Green, green, it's green they say, on the far side of the hill:Pho CT's avocado smoothie

Farm Brothers, which is also located in a strip mall on the east side of Topanga Canyon Boulevard,  is a Russian market owned by an Armenian family. The small grocery store, with its picture-perfect produce, brightly packaged sweets, and fresh-baked cakes, provides more meaty madness. On weekends, the proprietors grill a variety of Mediterranean dishes out front, including what may be the best lamb chop plate this side of Yerevan. Complete with store-made hummus, a cold sort of ratatouille-esque veggie side, lavosh the size of pillowcases, and buttery rice, this takeout-only treat is a bit of old world yum.

Finally, Amazing Siam - which is two doors down from Frootsi and The Second to Last Ms. Pac-Man Machine in the Universe (at Uncle Ernie's Pizza 4-U) - provided a real crosscultural stretch with its dumpling appetizer. 

Feel the burn: Amazing Siam's spicy beef salad is one great bowl of fire.

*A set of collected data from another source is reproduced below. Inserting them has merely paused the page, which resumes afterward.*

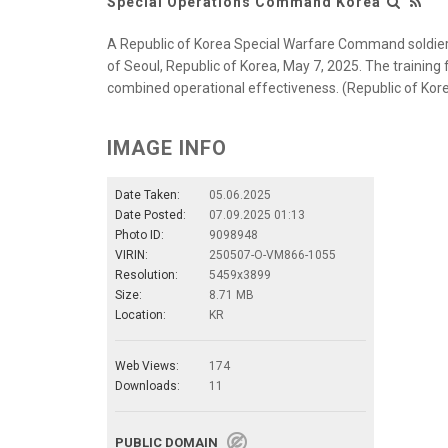
Special Operations Command Korea
A Republic of Korea Special Warfare Command soldier
of Seoul, Republic of Korea, May 7, 2025. The training 
combined operational effectiveness. (Republic of Ko
IMAGE INFO
Date Taken:
05.06.2025
Date Posted:
07.09.2025 01:13
Photo ID:
9098948
VIRIN:
250507-O-VM866-1055
Resolution:
5459x3899
Size:
8.71 MB
Location:
KR
Web Views:
174
Downloads:
11
PUBLIC DOMAIN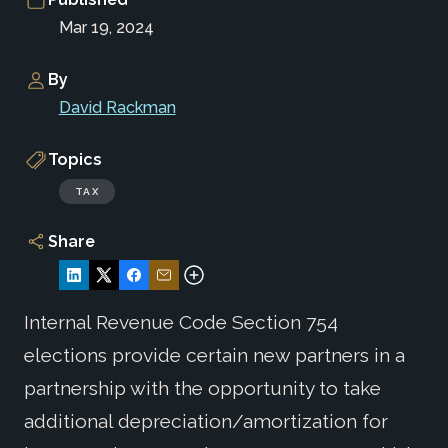
Mar 19, 2024
By
David Rackman
Topics
TAX
Share
Internal Revenue Code Section 754
elections provide certain new partners in a
partnership with the opportunity to take
additional depreciation/amortization for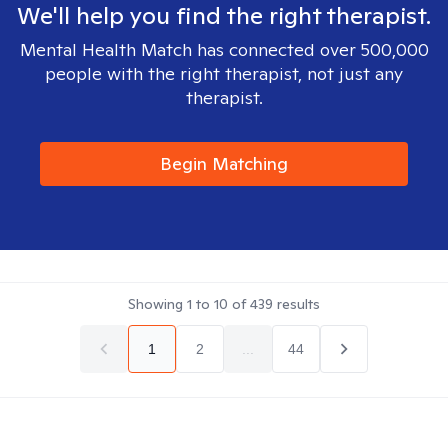
We'll help you find the right therapist.
Mental Health Match has connected over 500,000
people with the right therapist, not just any
therapist.
Begin Matching
Showing
1
to
10
of
439
results
1
2
...
44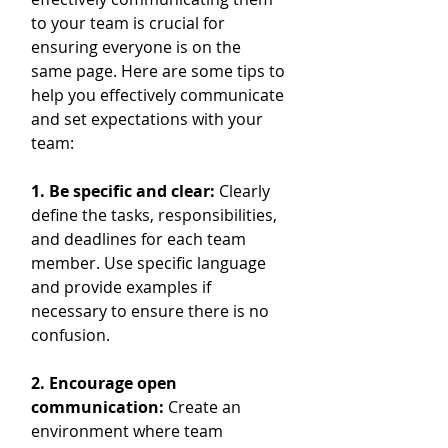
to your team is crucial for 
ensuring everyone is on the 
same page. Here are some tips to 
help you effectively communicate 
and set expectations with your 
team:
1. Be specific and clear: 
Clearly 
define the tasks, responsibilities, 
and deadlines for each team 
member. Use specific language 
and provide examples if 
necessary to ensure there is no 
confusion.
2. Encourage open 
communication:
 Create an 
environment where team 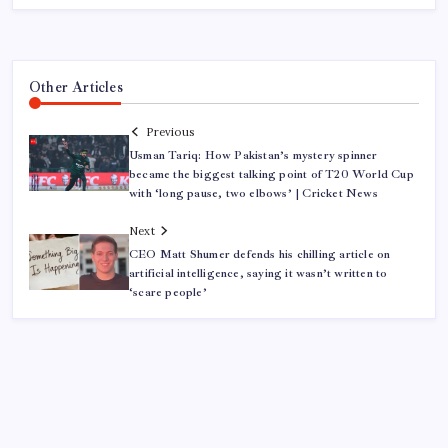
Other Articles
Previous
Usman Tariq: How Pakistan’s mystery spinner
became the biggest talking point of T20 World Cup
with ‘long pause, two elbows’ | Cricket News
Next
CEO Matt Shumer defends his chilling article on
artificial intelligence, saying it wasn’t written to
‘scare people’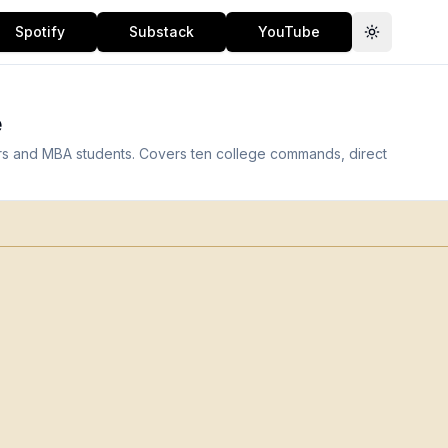
Spotify
Substack
YouTube
Toggle th
e
ers and MBA students. Covers ten college commands, direct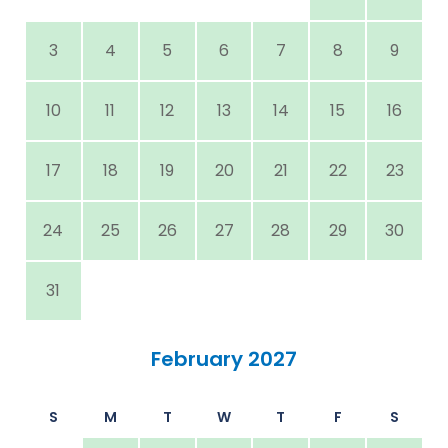
3
4
5
6
7
8
9
10
11
12
13
14
15
16
17
18
19
20
21
22
23
24
25
26
27
28
29
30
31
February 2027
S
M
T
W
T
F
S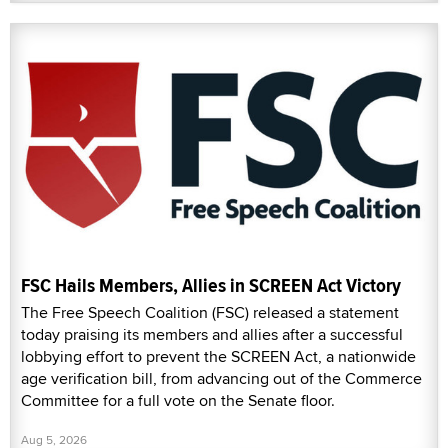
FSC Hails Members, Allies in SCREEN Act Victory
The Free Speech Coalition (FSC) released a statement
today praising its members and allies after a successful
lobbying effort to prevent the SCREEN Act, a nationwide
age verification bill, from advancing out of the Commerce
Committee for a full vote on the Senate floor.
Aug 5, 2026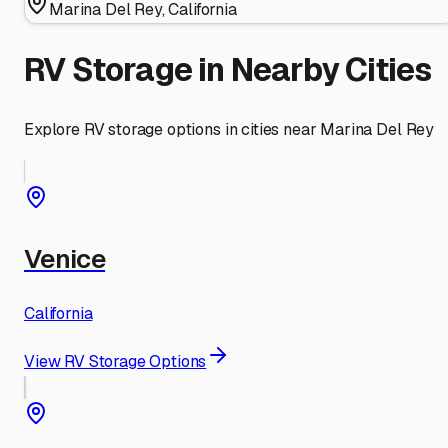
Marina Del Rey
,
California
RV Storage in Nearby Cities
Explore RV storage options in cities near
Marina Del Rey
Venice
California
View RV Storage Options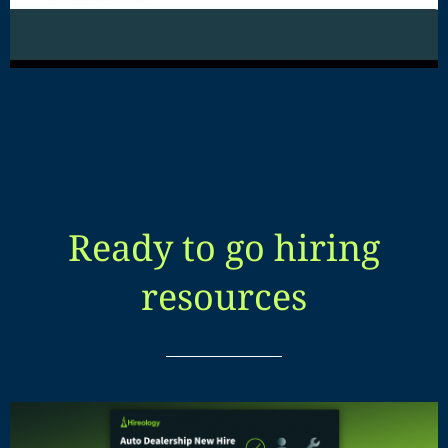
Ready to go hiring
resources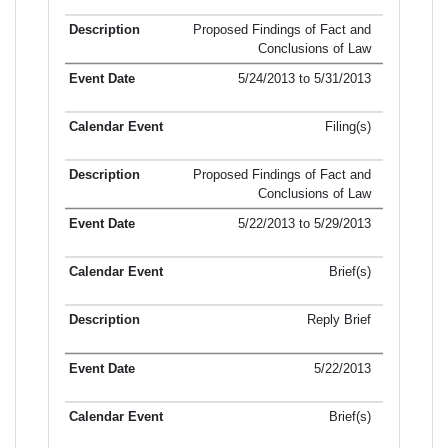
Proposed Findings of Fact and
Conclusions of Law
5/24/2013 to 5/31/2013
Filing(s)
Proposed Findings of Fact and
Conclusions of Law
5/22/2013 to 5/29/2013
Brief(s)
Reply Brief
5/22/2013
Brief(s)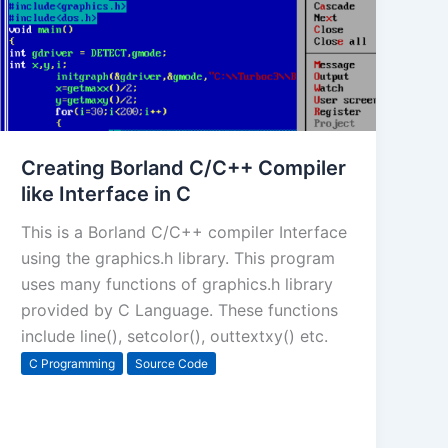
Creating Borland C/C++ Compiler
like Interface in C
This is a Borland C/C++ compiler Interface
using the graphics.h library. This program
uses many functions of graphics.h library
provided by C Language. These functions
include line(), setcolor(), outtextxy() etc.
C Programming
Source Code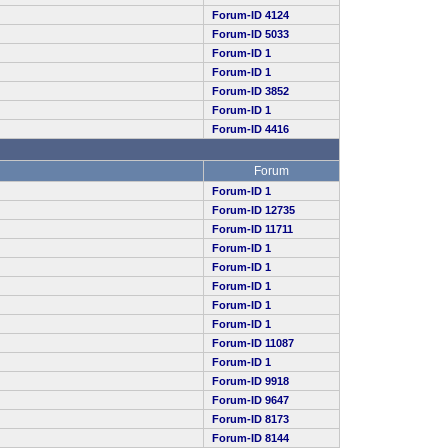
Forum-ID 4124
Forum-ID 5033
Forum-ID 1
Forum-ID 1
Forum-ID 3852
Forum-ID 1
Forum-ID 4416
Forum
Forum-ID 1
Forum-ID 12735
Forum-ID 11711
Forum-ID 1
Forum-ID 1
Forum-ID 1
Forum-ID 1
Forum-ID 1
Forum-ID 11087
Forum-ID 1
Forum-ID 9918
Forum-ID 9647
Forum-ID 8173
Forum-ID 8144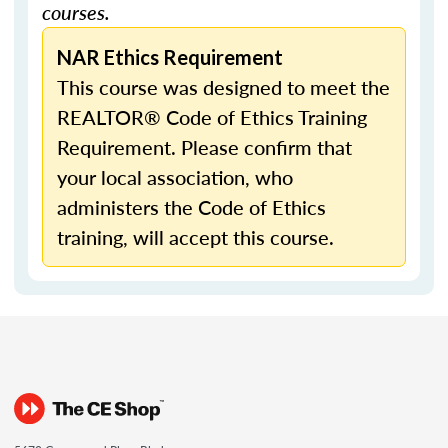
courses.
NAR Ethics Requirement
This course was designed to meet the
REALTOR® Code of Ethics Training
Requirement. Please confirm that
your local association, who
administers the Code of Ethics
training, will accept this course.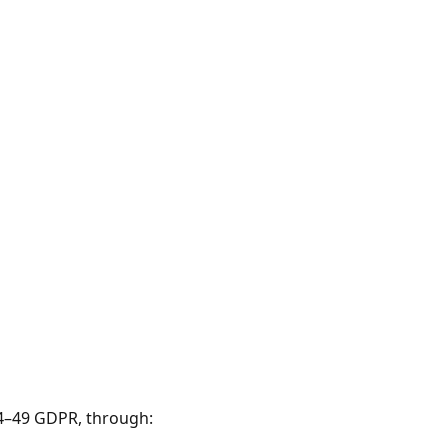
44–49 GDPR, through:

My standards for Thai and Southeast Asian food have been set impossibly high from my years of feasting at restaurants in Long Beach and its colorful Cambodia Town. However, Amazing Siam lives up to its name with fresh ingredients, magazine-worthy presentation, and hospitable staff. The spicy beef salad, my acid test dish for a new Thai place, did not disappoint. The spring rolls, which are the size of tamales, are fresh and crisp tasting, with just the right amount of shrimp, noodles, and herbs. But it was the potstickers - admittedly not a Thai dish, but a catch-all crowd pleaser - that struck a nostalgic chord.

Dumplings, schmumplings: Amazing Siam's steamed potstickers are a hit in any language.

"It's kreplach," Harvey said delightedly when the plump pockets of pork and vegetables arrived at the table. I'll never know if he was being funny or if he really thought it was some form of Thai kreplach. But it just goes to prove that the more we learn about our differences as people - or as appetizers wrapped in dough - the more we see our similarities.